Relatives of victims of dirty war in Mexico enter a military camp

September 23, 2022, 5:50 PM

September 23, 2022, 5:50 PM

Victims of the so-called Dirty War against leftist movements between 1965 and 1990, they entered for the first time to the main military camp in Mexico City to “identify spaces in which serious violations were allegedly committed”.

“We found credible evidence that Military Camp No. 1 was the scene of crimes against humanity and was the scene of very serious human rights violations,” said at a press conference David Fernandez, Truth Commission memberwho accompanied the 61 survivors and relatives of victims.

They entered Military Camp 1 for three days on the orders of President Andrés Manuel López Obrador.

The Truth Commission was created in October 2021 and seeks to clarify abuses committed during that period by the Army and other security agencies.

“We recognized (in that military camp) two installations and indications” that coincide with the complaints of survivors that “allow to initiate an investigation process to greater depth and of greater extension”, continued Fernández.

Erasmo Cabañas, who was detained in this military camp twice between 1976 and 1977, maintained that some of those who disappeared from the Dirty War were “tortured and killed” there.

“Tell us where the clandestine graves are (in Military Camp No.1) because it is important to know where our relatives are,” said Erasmo Cabins.
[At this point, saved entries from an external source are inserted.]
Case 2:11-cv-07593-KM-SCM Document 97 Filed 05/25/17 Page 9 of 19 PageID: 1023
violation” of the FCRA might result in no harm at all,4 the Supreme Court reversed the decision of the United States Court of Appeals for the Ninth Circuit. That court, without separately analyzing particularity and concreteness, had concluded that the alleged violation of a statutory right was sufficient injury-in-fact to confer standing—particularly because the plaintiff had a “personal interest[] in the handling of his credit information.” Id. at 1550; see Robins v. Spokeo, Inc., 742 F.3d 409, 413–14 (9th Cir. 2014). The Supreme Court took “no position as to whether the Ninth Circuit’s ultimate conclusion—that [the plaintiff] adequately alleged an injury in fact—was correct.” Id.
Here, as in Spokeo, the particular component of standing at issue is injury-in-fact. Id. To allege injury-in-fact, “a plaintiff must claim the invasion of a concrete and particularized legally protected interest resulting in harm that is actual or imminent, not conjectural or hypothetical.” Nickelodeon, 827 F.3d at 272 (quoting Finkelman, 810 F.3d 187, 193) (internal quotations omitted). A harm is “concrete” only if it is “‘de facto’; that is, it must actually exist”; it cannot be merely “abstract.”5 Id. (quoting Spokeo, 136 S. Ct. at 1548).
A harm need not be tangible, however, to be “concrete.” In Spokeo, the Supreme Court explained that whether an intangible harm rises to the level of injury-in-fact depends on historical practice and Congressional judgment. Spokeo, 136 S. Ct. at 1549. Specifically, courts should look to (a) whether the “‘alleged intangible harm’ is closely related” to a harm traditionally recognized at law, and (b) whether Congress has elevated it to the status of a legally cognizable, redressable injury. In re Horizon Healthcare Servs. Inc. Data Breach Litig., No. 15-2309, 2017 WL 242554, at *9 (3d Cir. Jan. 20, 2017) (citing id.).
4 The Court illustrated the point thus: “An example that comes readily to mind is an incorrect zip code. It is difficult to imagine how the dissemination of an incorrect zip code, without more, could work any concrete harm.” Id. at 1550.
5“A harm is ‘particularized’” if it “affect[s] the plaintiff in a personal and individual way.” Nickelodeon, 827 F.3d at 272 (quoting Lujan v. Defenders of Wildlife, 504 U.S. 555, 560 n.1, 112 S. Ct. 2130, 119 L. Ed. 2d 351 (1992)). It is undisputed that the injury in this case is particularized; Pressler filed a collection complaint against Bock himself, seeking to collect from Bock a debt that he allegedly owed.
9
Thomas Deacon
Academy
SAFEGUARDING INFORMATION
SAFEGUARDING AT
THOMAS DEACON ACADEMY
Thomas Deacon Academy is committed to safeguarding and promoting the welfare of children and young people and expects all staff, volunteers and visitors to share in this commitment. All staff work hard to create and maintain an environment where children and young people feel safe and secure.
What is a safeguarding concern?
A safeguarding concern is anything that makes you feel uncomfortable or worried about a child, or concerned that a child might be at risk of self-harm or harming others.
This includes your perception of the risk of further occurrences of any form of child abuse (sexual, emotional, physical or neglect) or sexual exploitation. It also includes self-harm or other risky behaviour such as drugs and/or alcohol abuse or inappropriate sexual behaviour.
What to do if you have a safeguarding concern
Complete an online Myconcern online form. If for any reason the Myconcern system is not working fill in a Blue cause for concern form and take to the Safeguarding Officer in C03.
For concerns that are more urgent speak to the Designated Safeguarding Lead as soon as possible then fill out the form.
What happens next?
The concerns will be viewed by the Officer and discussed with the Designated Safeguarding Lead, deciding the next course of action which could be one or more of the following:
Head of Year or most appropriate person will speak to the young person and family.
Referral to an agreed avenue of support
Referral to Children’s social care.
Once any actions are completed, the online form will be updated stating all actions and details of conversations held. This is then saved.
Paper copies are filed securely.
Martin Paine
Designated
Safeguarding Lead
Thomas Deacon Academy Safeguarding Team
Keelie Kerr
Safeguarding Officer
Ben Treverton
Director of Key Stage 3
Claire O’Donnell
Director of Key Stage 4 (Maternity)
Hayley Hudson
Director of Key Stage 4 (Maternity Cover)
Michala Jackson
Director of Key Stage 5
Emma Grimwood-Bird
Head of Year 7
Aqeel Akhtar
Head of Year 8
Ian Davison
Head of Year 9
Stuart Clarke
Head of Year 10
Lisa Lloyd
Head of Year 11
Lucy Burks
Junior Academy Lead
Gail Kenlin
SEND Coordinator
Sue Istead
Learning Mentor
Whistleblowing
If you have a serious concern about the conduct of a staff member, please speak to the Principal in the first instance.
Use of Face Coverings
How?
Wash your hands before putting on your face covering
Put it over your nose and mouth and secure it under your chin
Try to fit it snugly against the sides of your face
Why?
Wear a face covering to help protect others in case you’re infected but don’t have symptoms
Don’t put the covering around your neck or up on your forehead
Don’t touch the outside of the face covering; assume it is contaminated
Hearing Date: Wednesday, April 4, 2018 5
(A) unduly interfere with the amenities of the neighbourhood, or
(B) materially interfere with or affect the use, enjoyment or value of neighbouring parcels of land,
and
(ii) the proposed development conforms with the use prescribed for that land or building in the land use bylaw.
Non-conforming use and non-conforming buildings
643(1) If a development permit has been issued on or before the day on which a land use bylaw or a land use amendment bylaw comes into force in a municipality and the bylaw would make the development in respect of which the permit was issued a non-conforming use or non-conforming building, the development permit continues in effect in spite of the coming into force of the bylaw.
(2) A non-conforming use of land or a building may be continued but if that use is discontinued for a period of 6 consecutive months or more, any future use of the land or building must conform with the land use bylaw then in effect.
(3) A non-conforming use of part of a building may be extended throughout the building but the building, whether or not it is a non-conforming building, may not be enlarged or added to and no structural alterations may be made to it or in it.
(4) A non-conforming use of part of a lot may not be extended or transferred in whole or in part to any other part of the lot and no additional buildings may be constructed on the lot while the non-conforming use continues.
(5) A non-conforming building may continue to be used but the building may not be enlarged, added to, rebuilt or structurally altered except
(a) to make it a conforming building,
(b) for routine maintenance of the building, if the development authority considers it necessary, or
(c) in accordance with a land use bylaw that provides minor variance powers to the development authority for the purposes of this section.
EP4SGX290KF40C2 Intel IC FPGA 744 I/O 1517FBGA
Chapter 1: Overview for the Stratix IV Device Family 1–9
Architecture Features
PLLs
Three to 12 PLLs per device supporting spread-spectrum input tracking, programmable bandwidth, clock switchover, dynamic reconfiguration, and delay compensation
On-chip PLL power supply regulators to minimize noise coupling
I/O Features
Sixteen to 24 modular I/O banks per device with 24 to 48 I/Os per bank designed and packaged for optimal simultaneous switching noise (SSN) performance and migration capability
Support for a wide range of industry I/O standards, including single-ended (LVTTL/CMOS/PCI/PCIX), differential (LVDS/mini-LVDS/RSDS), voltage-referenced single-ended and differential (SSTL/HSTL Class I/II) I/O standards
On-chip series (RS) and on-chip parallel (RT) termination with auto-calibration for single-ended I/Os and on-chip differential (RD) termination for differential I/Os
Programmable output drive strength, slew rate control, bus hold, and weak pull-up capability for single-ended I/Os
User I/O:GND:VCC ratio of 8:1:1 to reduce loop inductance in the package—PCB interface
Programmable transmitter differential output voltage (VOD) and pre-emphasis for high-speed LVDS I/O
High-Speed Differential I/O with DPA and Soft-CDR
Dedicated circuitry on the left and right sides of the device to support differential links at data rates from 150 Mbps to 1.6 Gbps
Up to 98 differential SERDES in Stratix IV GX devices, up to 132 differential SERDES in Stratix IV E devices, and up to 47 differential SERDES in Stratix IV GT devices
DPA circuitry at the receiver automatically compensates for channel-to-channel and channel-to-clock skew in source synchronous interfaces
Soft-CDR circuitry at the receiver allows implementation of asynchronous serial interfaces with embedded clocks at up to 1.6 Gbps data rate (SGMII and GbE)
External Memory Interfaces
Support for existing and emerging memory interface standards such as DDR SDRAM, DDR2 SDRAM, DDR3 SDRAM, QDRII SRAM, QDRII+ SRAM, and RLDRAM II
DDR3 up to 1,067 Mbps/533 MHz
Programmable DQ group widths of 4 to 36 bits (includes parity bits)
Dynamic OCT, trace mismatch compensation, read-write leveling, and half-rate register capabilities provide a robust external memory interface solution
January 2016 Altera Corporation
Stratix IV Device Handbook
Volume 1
He added that he did not have access to the basement where he himself was imprisoned.

“In particular, I was looking for a subway because they had me there (…) we asked the Sedena (Secretariat of Defense) to open up more to support this process,” said the relative of guerrilla leader Lucio Cabañas, executed by the military in 1974.

In the Dirty War, the then hegemonic Institutional Revolutionary Party (PRI) violently repressed guerrilla, student and union groups.

As in other Latin American countries, the State carried out practices that violated human rights such as torture, kidnapping, extrajudicial execution and forced disappearance, according to historians.

In its eagerness to clarify these facts, the government opened the official archives of that time in June.